Il 2 novembre 1855 il Comune di Rimini e il pittore bergamasco Francesco Coghetti stipulano il contratto per l’esecuzione del sipario del Teatro Comunale allora in via di completamento sotto la direzione del progettista, l’architetto Luigi Poletti. Il sipario rappresenterà “Cesare al passaggio del Rubicone”: lo stesso soggetto raffigurato dal pittore riminese Marco Capizucchi (1784 – 1844) nel sipario del “Teatro vecchio”, che era allestito nella Sala dell’Arengo. Il compenso pattuito con Coghetti è di 600 scudi; molto approssimativamente, potevano essere 30 mila euro di oggi.
Ancora una vota i Riminesi vogliono il meglio. Come Luigi Poletti era all’epoca il più celebre architetto dello Stato Pontificio e il più reputato nella progettazione di teatri, così Francesco Coghettti (Bergamo, 12 luglio 1802 – Roma, 20 aprile 1875) era al culmine della sua carriera, tanto da essere qualificato come il “più distinto pittore vivente italiano” e ben conosciuto in Europa. Nel 1844 aveva rifiutato la direzione dell’Accademia di pittura di Città del Messico. E nel 1858 ottenne la cattedra di pittura e la presidenza della cinquecentesca Accademia di San Luca (tutt’ora esistente): come dire il gotha dei pittori della Città Eterna, che fin dal 1633 deteneva il monopolio su tutte le commissioni pubbliche dello Stato Pontificio. Grazie anche alla stima e alla protezione del cardinale bergamasco Angelo Mai, fra gli anni ’40 e ’50 dell’Ottocento Coghetti fu senza dubbio il pittore più ricercato nella capitale e nello Stato della Chiesa.

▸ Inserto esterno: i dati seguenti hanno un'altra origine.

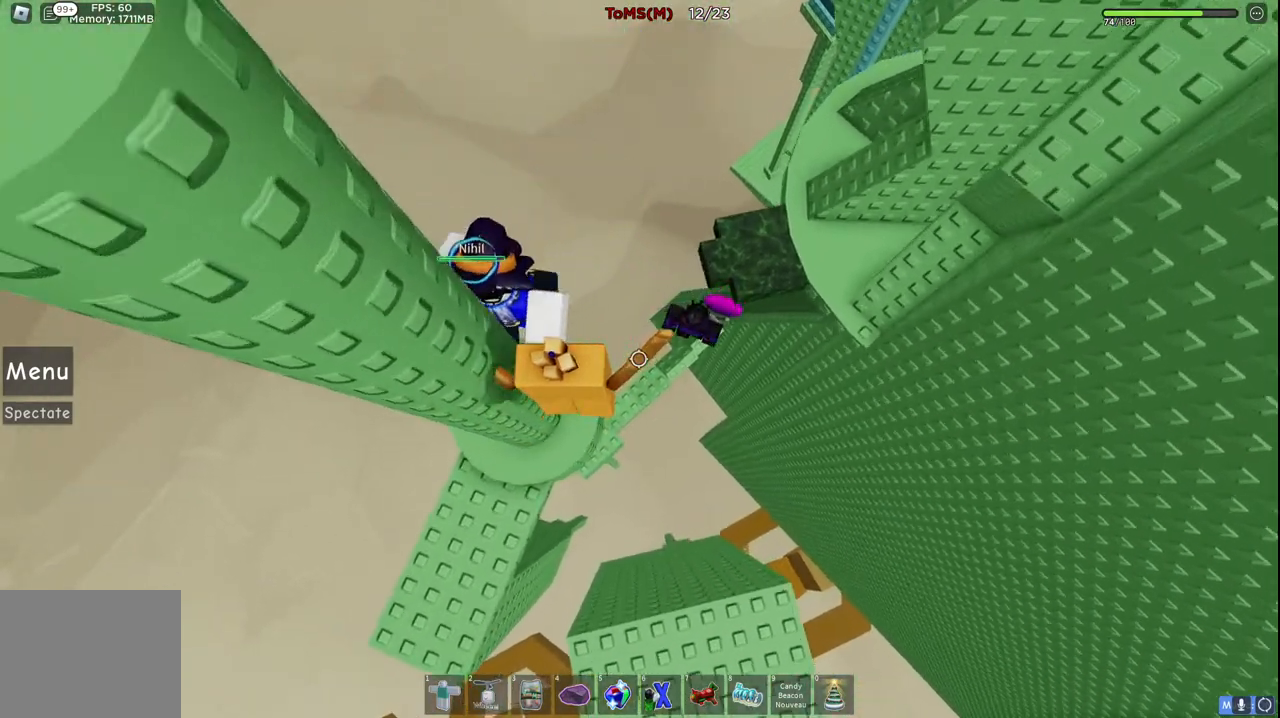
{"keys": ["w"], "events": [[17, "w", "down"], [150, "space", "down"], [350, "space", "up"]]}
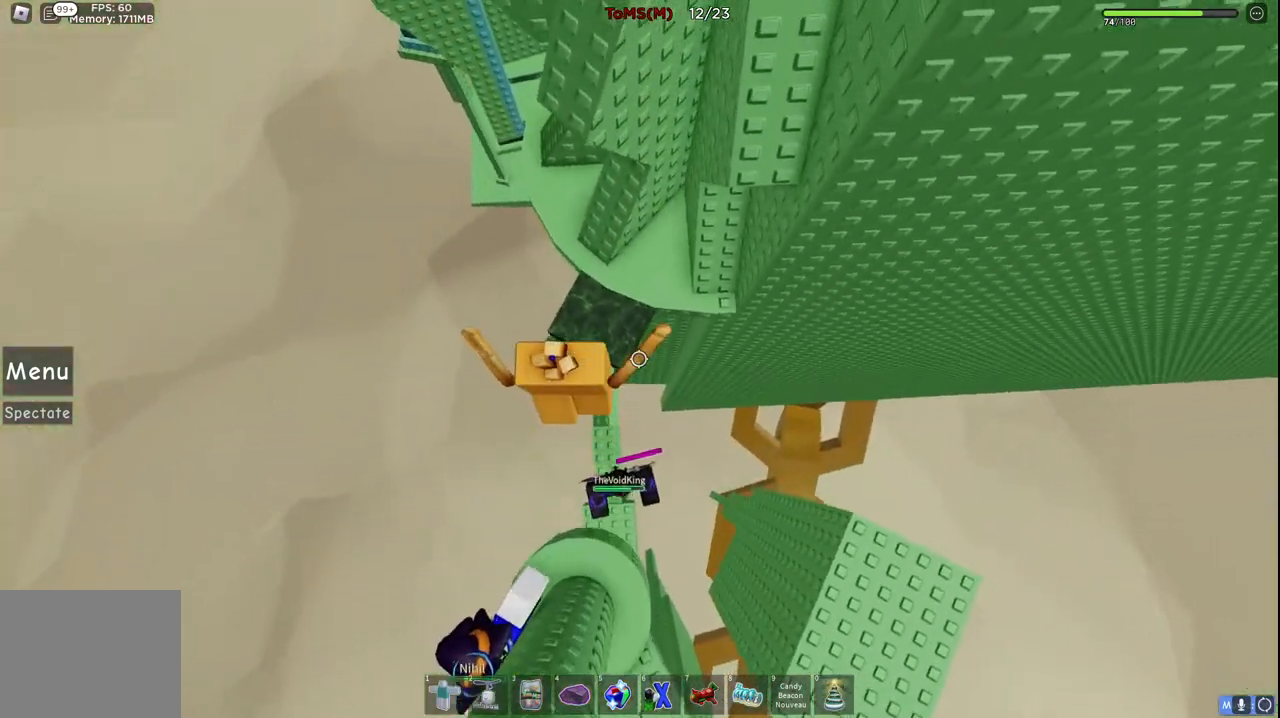
{"keys": [], "events": [[184, "a", "down"], [284, "space", "down"], [350, "a", "up"], [350, "w", "up"], [400, "space", "up"]]}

Inizialmente i riminesi e l’architetto Luigi Poletti pensano a un soggetto differente: “Flaminio console che veste le insegne consolari nel foro di Rimini”. Ma alla fine si concorda di mantenere il soggetto cesariano, certamente molto più conosciuto anche dal popolo. Introducendo però una novità: l’iconografia non si baserà sul racconto dello storico Svetonio (Cesare passa il Rubicone di giorno su di un ponticello) ma su quello più fantasioso del poeta Lucano (Cesare guada il fiumicello di notte mentre ammonitrice gli appare la dea Roma).
Lo stesso Poletti detta: “L’oscurità della notte, il languido splender della luna, il Rubicone, la città di Rimini presentano una magnifica scena; il simulacro di Roma, Cesare, il suo seguito, il senato riminese, l’armata offrono alla fantasia del pittore un contrasto di passioni, e tutto il quadro non può non risultarne di mirabile effetto”. Il Gonfaloniere di Rimini Gianfrancesco Guerrieri è d’accordo e il consiglio comunale approva.
Il pittore porta a termine la commessa nella sua bottega romana in due anni, giusto in tempo per l’inaugurazione del “Teatro Novo” di Rimini, il 16 agosto 1857 con l’Aroldo di Giuseppe Verdi. E’ unanimemente considerata “opera eccellente”, tra i più bei sipari dipinti, paragonato ad un “prezioso quadro da Galleria”. Ancora nel 1913, lo si ritiene “uno dei più pregiati e preziosi sipari d’Italia”.
Il sipario di Coghetti resta al suo posto fino alla seconda guerra mondiale. Come si legge nel sito del Comune di Rimini, “Il sipario, dipinto a tempera su diciannove lunghe strisce di tela cucite formava infatti una superficie di 14,70 metri di larghezza per 18 di altezza. All’inizio dello spettacolo, la tela, come veniva chiamata allora, si alzava dal basso verso l’alto, scoprendo la parte inferiore del palcoscenico. A fine spettacolo si “calava il sipario” dall’alto verso il basso. Solo nel 1923, in seguito alla introduzione della buca d’orchestra, fu aggiunto un sipario in velluto ad apertura orizzontale dal centro verso i lati, come voleva la nuova moda dell’epoca. In un primo tempo il sipario in velluto, aprendosi, scopriva il vecchio telone considerato “di gala”. Poi a poco a poco l’uso del telone venne abbandonato mantenendo esclusivamente il sipario in velluto”.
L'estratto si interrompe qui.